Post A: Design – Both the Villain and the Saviour

Although designers may often like to view themselves as unattached to the products and purposes they serve, they must also recognize the inherent responsibility and power they wield when engaging in wide-reaching design campaigns. Particularly when interrogating the power of the tobacco industry within Indonesia, the unfettered influence of advertising and designers is altogether too apparent. Lacking proper legislation, the Indonesian government allows a myriad of heavily designed and planned cigarette advertising to adorn its cities, with the all-too-familiar words, “pro never quit,” feeling like Yogyajakarta’s city slogan (Reynolds 1999). Design activism presents a promising avenue for accelerating the decline of smoking culture, as it has the ability to “generate different ways of looking at the world” (Crosby 2019). However, in Yogyakarta, this space has been captured by the Tobacco industry, and it is up to designers and culture makers to begin to counteract its negative effects. 

(Hammer 2019) Heavily designed and saturated imagery advertising cigarettes.

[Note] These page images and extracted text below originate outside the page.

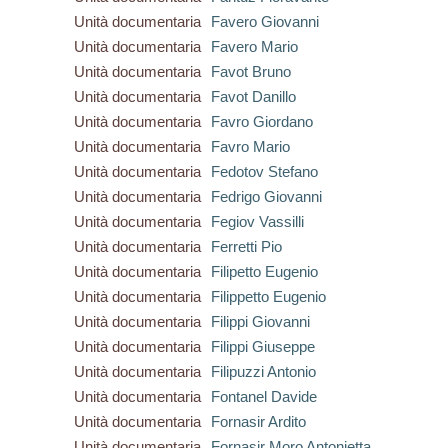
Unità documentaria
Favero Giovanni
Unità documentaria
Favero Mario
Unità documentaria
Favot Bruno
Unità documentaria
Favot Danillo
Unità documentaria
Favro Giordano
Unità documentaria
Favro Mario
Unità documentaria
Fedotov Stefano
Unità documentaria
Fedrigo Giovanni
Unità documentaria
Fegiov Vassilli
Unità documentaria
Ferretti Pio
Unità documentaria
Filipetto Eugenio
Unità documentaria
Filippetto Eugenio
Unità documentaria
Filippi Giovanni
Unità documentaria
Filippi Giuseppe
Unità documentaria
Filipuzzi Antonio
Unità documentaria
Fontanel Davide
Unità documentaria
Fornasir Ardito
Unità documentaria
Fornasir Moro Antonietta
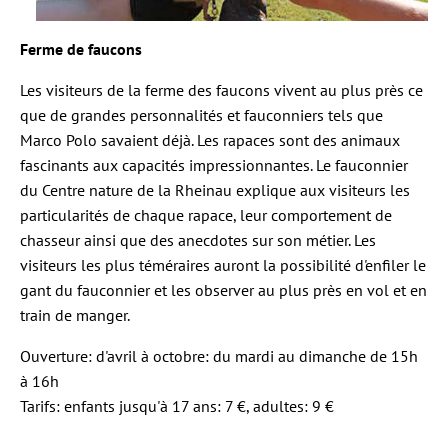
Ferme de faucons
Les visiteurs de la ferme des faucons vivent au plus près ce
que de grandes personnalités et fauconniers tels que
Marco Polo savaient déjà. Les rapaces sont des animaux
fascinants aux capacités impressionnantes. Le fauconnier
du Centre nature de la Rheinau explique aux visiteurs les
particularités de chaque rapace, leur comportement de
chasseur ainsi que des anecdotes sur son métier. Les
visiteurs les plus téméraires auront la possibilité d'enfiler le
gant du fauconnier et les observer au plus près en vol et en
train de manger.
Ouverture: d'avril à octobre: du mardi au dimanche de 15h
à 16h
Tarifs: enfants jusqu'à 17 ans: 7 €, adultes: 9 €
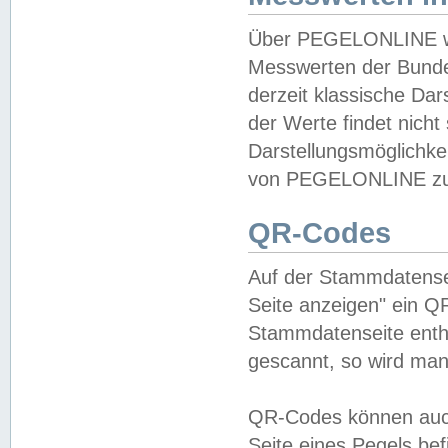
Über PEGELONLINE wer
Messwerten der Bundes
derzeit klassische Da
der Werte findet nicht 
Darstellungsmöglichkei
von PEGELONLINE zu 
QR-Codes
Auf der Stammdatensei
Seite anzeigen" ein Q
Stammdatenseite enthä
gescannt, so wird man
QR-Codes können auc
Seite eines Pegels be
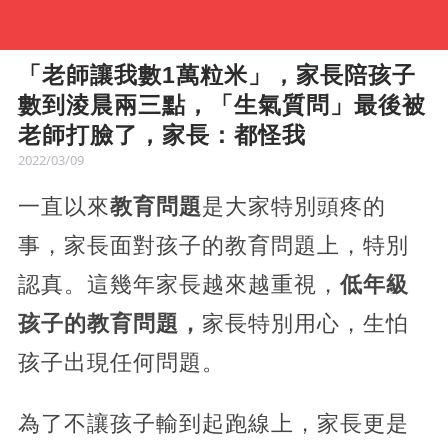
「老師讓我數1萬粒米」，家長陪孩子
數到淩晨兩三點，「生氣質問」最後被
老師打臉了，家長：都怪我
2022/03/09
一直以來
教育問題
是大家特別頭疼的
事，家長面對孩子的教育問題上，特別
認真。這幾年家長越來越重視，
低年級
孩子的教育問題，
家長特別用心，生怕
孩子出現任何問題。
為了不讓孩子輸到起跑線上，家長更是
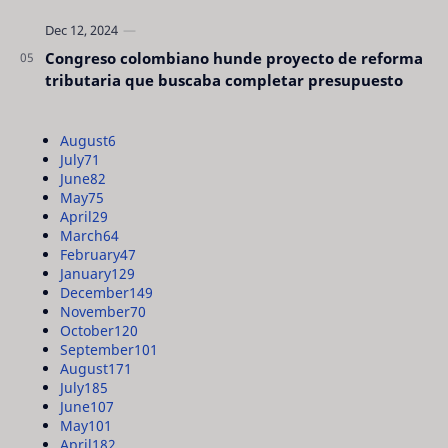
Congreso colombiano hunde proyecto de reforma
tributaria que buscaba completar presupuesto
August
6
July
71
June
82
May
75
April
29
March
64
February
47
January
129
December
149
November
70
October
120
September
101
August
171
July
185
June
107
May
101
April
182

Indonesia is one of the few countries yet to ratify the WHO Framework Convention on Tobacco Control, which is a major reason that its prominent advertising and influence remains unchecked. In the words of Sampoerna, “Indonesian companies have almost total freedom to advertise their products in any format” (Nichter Met al 2009). However, it is not just through their billboards that they reveal the malevolent influence of design. They also piggy-back on the success of creatives and culture-makers via sponsored events such as the Gudang Garang Java Rockin’Land 2010, which is described as the biggest rock festival in Southeast Asia (SEATCA 2010). This continually aligns tobacco with design and creative culture, a link that must be eroded in order to change the culture.

Design’s situation at the core of the issue.

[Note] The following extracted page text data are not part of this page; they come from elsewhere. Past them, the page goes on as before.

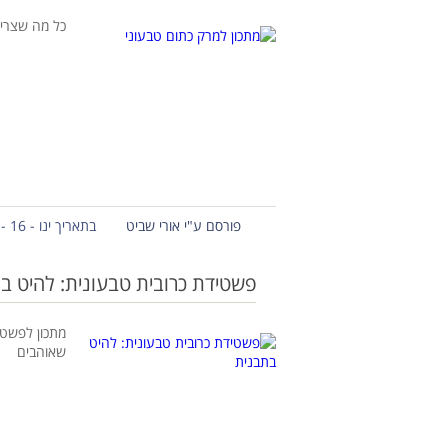
כל מה שצרי
פורסם ע"י אורי שביט
בתאריך ינו - 16 - 2019
פשטידת כרובית טבעונית: להיט ב
מתכון לפשטי
שאוהבים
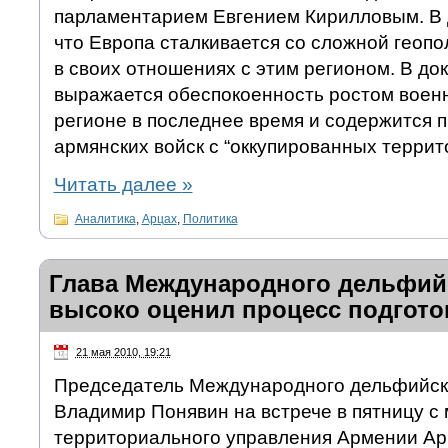
парламентарием Евгением Кирилловым. В 
что Европа сталкивается со сложной геоп
в своих отношениях с этим регионом. В до
выражается обеспокоенность ростом воен
регионе в последнее время и содержится п
армянских войск с “оккупированных террит
Читать далее
»
Аналитика
,
Арцах
,
Политика
Глава Международного дельфий
высоко оценил процесс подгот
21 мая 2010, 19:21
Председатель Международного дельфийск
Владимир Понявин на встрече в пятницу с
территориального управления Армении А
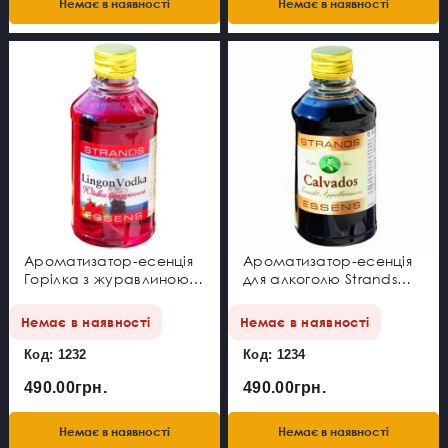
Немає в наявності
Немає в наявності
Ароматизатор-есенція
Ароматизатор-есенція
Горілка з журавлиною
для алкоголю Strands
250 мл
Calvados 250 мл
Немає в наявності
Немає в наявності
Код: 1232
Код: 1234
490.00грн.
490.00грн.
Немає в наявності
Немає в наявності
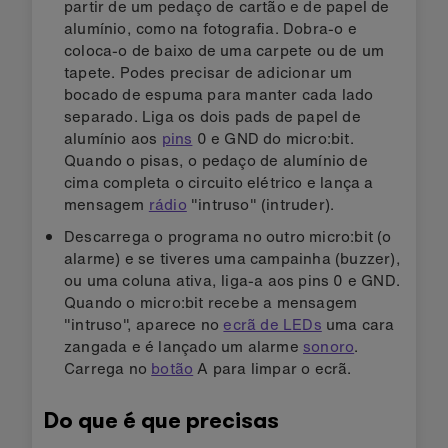
partir de um pedaço de cartão e de papel de
alumínio, como na fotografia. Dobra-o e
coloca-o de baixo de uma carpete ou de um
tapete. Podes precisar de adicionar um
bocado de espuma para manter cada lado
separado. Liga os dois pads de papel de
alumínio aos
pins
0 e GND do micro:bit.
Quando o pisas, o pedaço de alumínio de
cima completa o circuito elétrico e lança a
mensagem
rádio
"intruso" (intruder).
Descarrega o programa no outro micro:bit (o
alarme) e se tiveres uma campainha (buzzer),
ou uma coluna ativa, liga-a aos pins 0 e GND.
Quando o micro:bit recebe a mensagem
"intruso", aparece no
ecrã de LEDs
uma cara
zangada e é lançado um alarme
sonoro
.
Carrega no
botão
A para limpar o ecrã.
Do que é que precisas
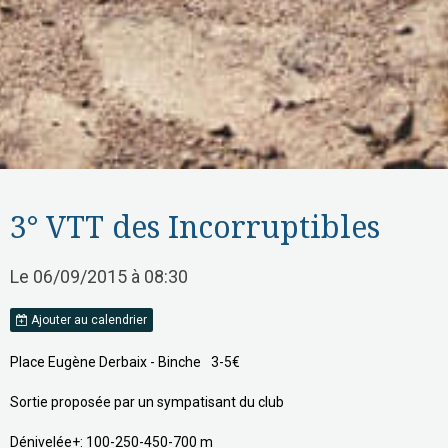
3° VTT des Incorruptibles
Le 06/09/2015
à 08:30
Ajouter au calendrier
Place Eugène Derbaix - Binche
3-5€
Sortie proposée par un sympatisant du club
Dénivelée+: 100-250-450-700 m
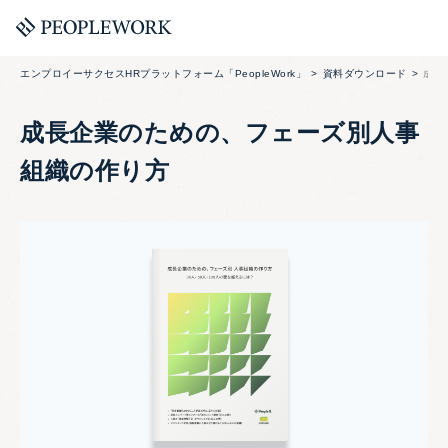
エンプロイーサクセスHRプラットフォーム「PeopleWork」
資料ダウンロード
成長
成長企業のための、フェーズ別人事
組織の作り方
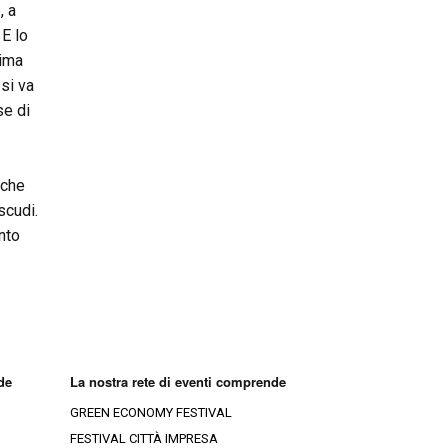
, a
 E lo
rima
si va
se di
lche
scudi.
onto
de
La nostra rete di eventi comprende
GREEN ECONOMY FESTIVAL
FESTIVAL CITTÀ IMPRESA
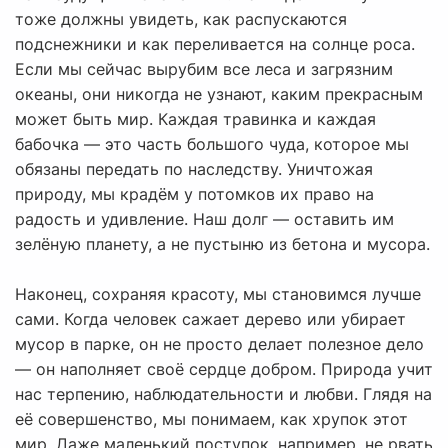
тоже должны увидеть, как распускаются
подснежники и как переливается на солнце роса.
Если мы сейчас вырубим все леса и загрязним
океаны, они никогда не узнают, каким прекрасным
может быть мир. Каждая травинка и каждая
бабочка — это часть большого чуда, которое мы
обязаны передать по наследству. Уничтожая
природу, мы крадём у потомков их право на
радость и удивление. Наш долг — оставить им
зелёную планету, а не пустыню из бетона и мусора.
Наконец, сохраняя красоту, мы становимся лучше
сами. Когда человек сажает дерево или убирает
мусор в парке, он не просто делает полезное дело
— он наполняет своё сердце добром. Природа учит
нас терпению, наблюдательности и любви. Глядя на
её совершенство, мы понимаем, как хрупок этот
мир. Даже маленький поступок, например, не рвать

As the tobacco cessation initiative Project QTI recognizes, smoking is often perceived as “cultural” with positive social connotations. This group seeks to use design to create a new culture within Indonesia that distances itself from existing tobacco advertising. To accomplish this, they are seeking to promote new cultural themes such as willpower as a virtue of masculinity, and family responsibility as a “value that eclipses personal pleasure” (Nichter Met al 2009). By drawing on themes of self-control deeply integral to Javanese culture and religious holidays (fasting during Ramadan) as a form of masculinity, as well as raising family values and health to be promoted over momentary pleasure, QTI is tackling the tobacco crisis by rebranding the culture that supports it. 

This presents an interesting opportunity for design activists to collaborate at different levels throughout Yogyakarta and Java. These designers may also be able to tap into the excessive visibility of existing advertisements in order to relocate the social culture surrounding smoking, by creating profound and provocative messages via culture jamming that subvert the tobacco industry’s typical messaging (Milstein, Tema. & Pulos, A. 2015). 

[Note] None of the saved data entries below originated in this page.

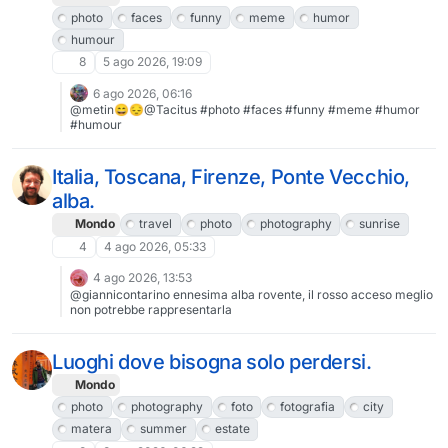
photo
faces
funny
meme
humor
humour
8
5 ago 2026, 19:09
6 ago 2026, 06:16
@metin😄😔@Tacitus #photo #faces #funny #meme #humor
#humour
Italia, Toscana, Firenze, Ponte Vecchio,
alba.
Mondo
travel
photo
photography
sunrise
4
4 ago 2026, 05:33
4 ago 2026, 13:53
@giannicontarino ennesima alba rovente, il rosso acceso meglio
non potrebbe rappresentarla
Luoghi dove bisogna solo perdersi.
Mondo
photo
photography
foto
fotografia
city
matera
summer
estate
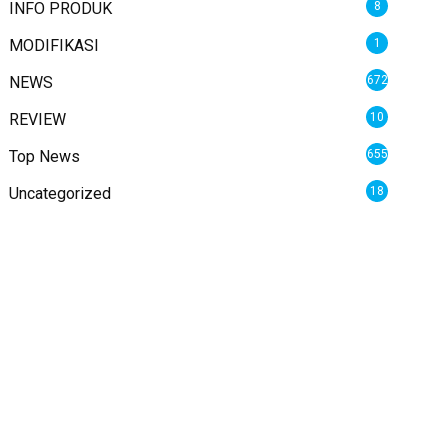
INFO PRODUK
8
MODIFIKASI
1
NEWS
672
REVIEW
10
Top News
655
Uncategorized
18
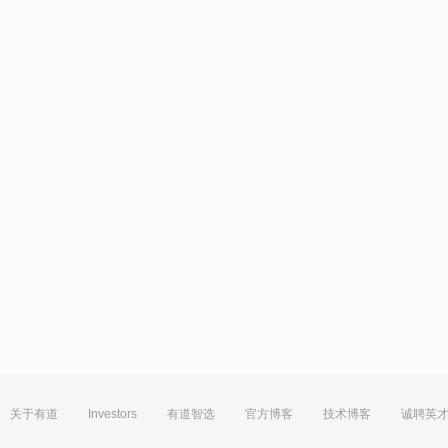
关于有道
Investors
有道智选
官方博客
技术博客
诚聘英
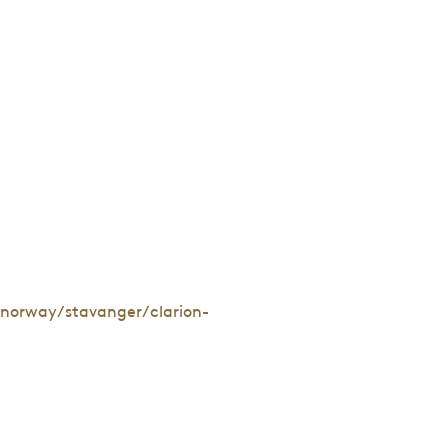
norway/stavanger/clarion-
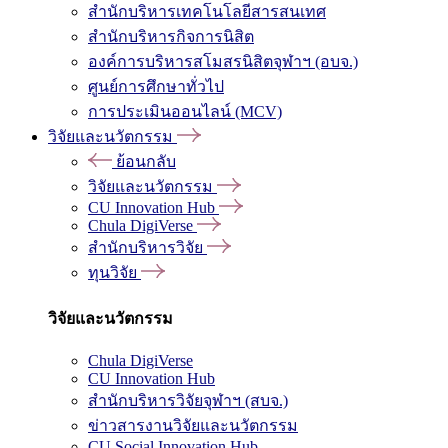
สำนักบริหารเทคโนโลยีสารสนเทศ
สำนักบริหารกิจการนิสิต
องค์การบริหารสโมสรนิสิตจุฬาฯ (อบจ.)
ศูนย์การศึกษาทั่วไป
การประเมินออนไลน์ (MCV)
วิจัยและนวัตกรรม
ย้อนกลับ
วิจัยและนวัตกรรม
CU Innovation Hub
Chula DigiVerse
สำนักบริหารวิจัย
ทุนวิจัย
วิจัยและนวัตกรรม
Chula DigiVerse
CU Innovation Hub
สำนักบริหารวิจัยจุฬาฯ (สบจ.)
ข่าวสารงานวิจัยและนวัตกรรม
CU Social Innovation Hub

References ———————————————————————————————–

Crosby, A. 2019, ‘Design Activism in an Indonesian Village’, MIT Design Issues, vol. 35, no. 3, pp. 50-63, viewed 19 December 2019, <>.

Hammer, R. 2019, Gudang Garam advertisements, viewed 19 December 2019 <;.

Milstein, Tema. & Pulos, A. 2015, ‘Culture jam pedagogy and practice: relocating culture by staying on one’s toes’, Communication, Culture and Critique, vol. 8, no. 3, pp. 395-413.

Nichter, M., Padmawati, S., Prabandari, Y., Ng, N., Danardono, M. & Nichter, M. 2009, ‘Reading culture from tobacco advertisments in Indonesia,’ Tobacco Control, vol. 18, no. 2, viewed 26 November 2019, < >.

Reynolds, C. 1999, ‘Tobacco advertising in Indonesia: “the defining characteristics for success”’, Tobacco Control, vol. 8, no. 1, viewed 26 November 2019, <>.

Southeast Asia Tobacco Control Alliance, International artists performing at Indonesian tobacco-sponsored rock festival despite protests, Bangkok, viewed 19 December 2019, <>.